Could a new one swim with the big fish?

Radio technologies are sneaking into our homes - from wireless doorbells to Wi-Fi media streams - but as with any new market there's a plethora of standards vying for a slice of the home-automation pie.

Before we can consider the various wireless technologies on offer it's necessary to understand the problems they are setting out to solve beyond the primary motivation of making money for their inventors. Very few of the standards being pushed into the wireless home can provide everything from volume-control commands to high-definition video streams, so it's far from clear if one standard will come to dominate, though it would be equally surprising if all the proposed standards live to see out the decade.

Wireless technology has been in the home longer than any office, in the form of the humble TV remote control which morphed through various guises before settling on the infrared technology with which we are all so familiar. Infrared is great for controlling a TV, where line of sight is a given, but not so useful for music systems, light switches, motorised curtains and all the other fun stuff science fiction has been promising us for decades. For that stuff you need radio communications, though not a lot of bandwidth is needed for basic command and control.

How many TVs are in your home?

But it's not just command and control signals that are flying around the home wirelessly these days. Proprietary systems operating on 2.4GHz, and increasingly 5.8GHz, have been resending TV pictures around houses for years and generally carrying command and control signals the other way to enable users to control their Sky TV boxes from the bedroom. Such systems offer a limited quality signal - good enough for most people, but also restricted to being point-to-point connections, while punters these days want more of their kit talking to each other. Sony reckons it'll have 90 per cent of its products wirelessly networked within the next two years, and those devices will all want to be talking to each other.

For many years the industry believed that the key to convergence was putting the web onto a TV screen - something that quality and usability have always made more of an ideal than a practical reality (though the Wii/Opera experience comes close). Computers are locked away in the spare room, and few people will put up with CAT-5 cable trailing around the house, so the idea was to put the intelligence into the set-top box and leave the computer for the geeks and teenagers. But wireless connectivity has changed all that and these days ordinary users are squeezing media players under their TVs, and streaming content from their computer hard discs as well as over the internet, reinventing the computer in the spare room as a media server of sorts.

Right now the dominant technology is Wi-Fi, the name given to the 802.11b/g/n standards, all of which operate in the 2.4GHz channel. 802.11a is starting to gain traction as 2.4GHz fills up - 802.11a uses 5.8GHz, which is also unlicensed and, for the moment at least, less crowded.
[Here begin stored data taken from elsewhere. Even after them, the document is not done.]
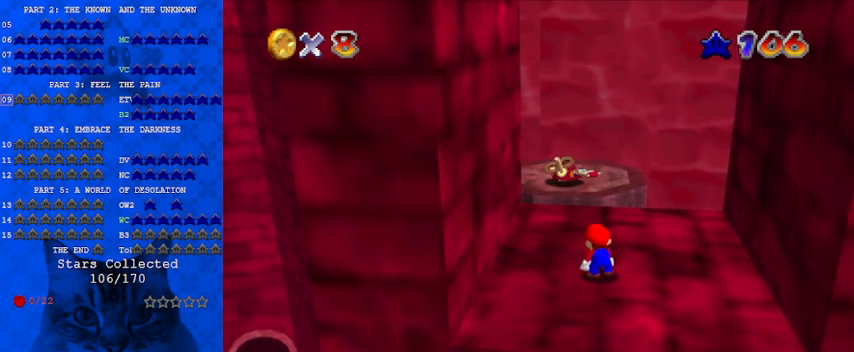
Gameplay with keyboard; each line is a JSON object with the keys held at the frame after it. "events" lists presses ("down") and releases ("up") of "a", "c", "ctrl", "d", "down", "left", "return", "right", "s", "shift", "up", "w", "x" and "y" between this image and that frame as [ms after this image, input, new state], when the widget could be followed in between. No other keys are recorded. Mouse input is not recorded.
{"keys": [], "events": [[33, "return", "up"]]}
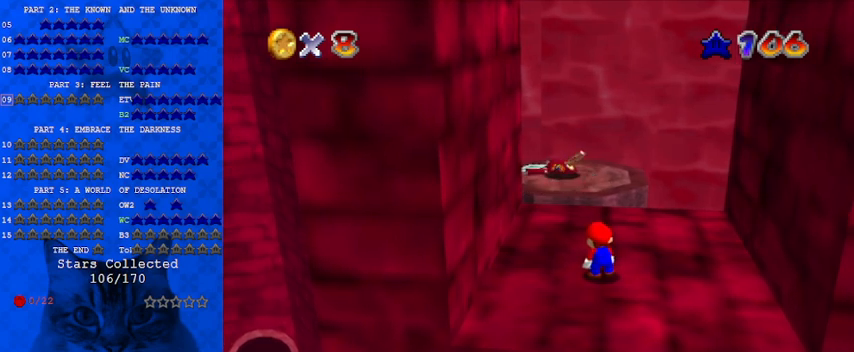
{"keys": [], "events": []}
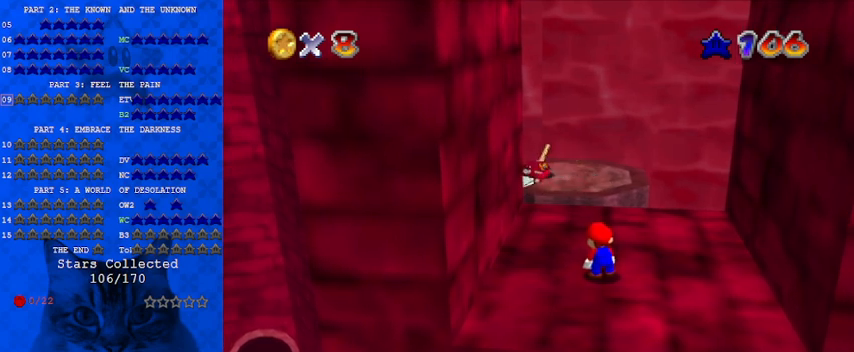
{"keys": [], "events": []}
But the dominance of Wi-Fi is far from unassailable in such a nascent market: Ultra Wide Band (UWB) offers much greater bandwidth, though at shorter range, and 3G technologies can also stream video around the house via a femtocell in frequencies owed by the cellular network operators, thus guaranteeing bandwidth. It's also worth noting that femtocells will be pushed hard by the operators, so the deciding factor may well not be technology or usability at all.